Oltre ad avere un ruolo significativo nella giunta comunale di Assemini, Cristiana Ruggiu è soprattutto psicoterapeuta e nel suo ambito ha a che fare quotidianamente con problemi legati all’inclusione: “Sono rimasta profondamente colpita da quest’ottima iniziativa – ha rimarcato – e spero ne seguano altre perché desidererei che lo sport entrasse nella vita di tutti quanti, tra cui quelli mostranti difficoltà nel praticare una disciplina.
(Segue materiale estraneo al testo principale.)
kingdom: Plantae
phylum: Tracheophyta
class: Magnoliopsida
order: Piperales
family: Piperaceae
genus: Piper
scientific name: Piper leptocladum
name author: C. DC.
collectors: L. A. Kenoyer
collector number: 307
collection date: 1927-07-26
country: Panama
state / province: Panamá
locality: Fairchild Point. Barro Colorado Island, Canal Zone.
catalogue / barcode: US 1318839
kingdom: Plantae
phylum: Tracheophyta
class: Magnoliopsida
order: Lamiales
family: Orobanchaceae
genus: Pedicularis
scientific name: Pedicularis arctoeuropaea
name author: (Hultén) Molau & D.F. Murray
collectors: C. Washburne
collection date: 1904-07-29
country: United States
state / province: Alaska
E in questo caso penso che il tennistavolo si presti molto ad essere accolto positivamente già dal primo impatto perché sviluppa sia le capacità motorie, sia quelle psicologiche e relazionali. Mi piace venire in questa scuola perché tutte le volte colgo particolare attenzione, entusiasmo e partecipazione nella cura dei propri alunni. E questo mi fa pensare ad un altro sogno: che tutte le scuole possano fare tesoro dei loro ragazzi perché le figure educative importanti della vita dei nostri ragazzi non sono soltanto i genitori ma ricoprono un ruolo altrettanto significativo gli insegnanti che passano tantissime ore con loro”.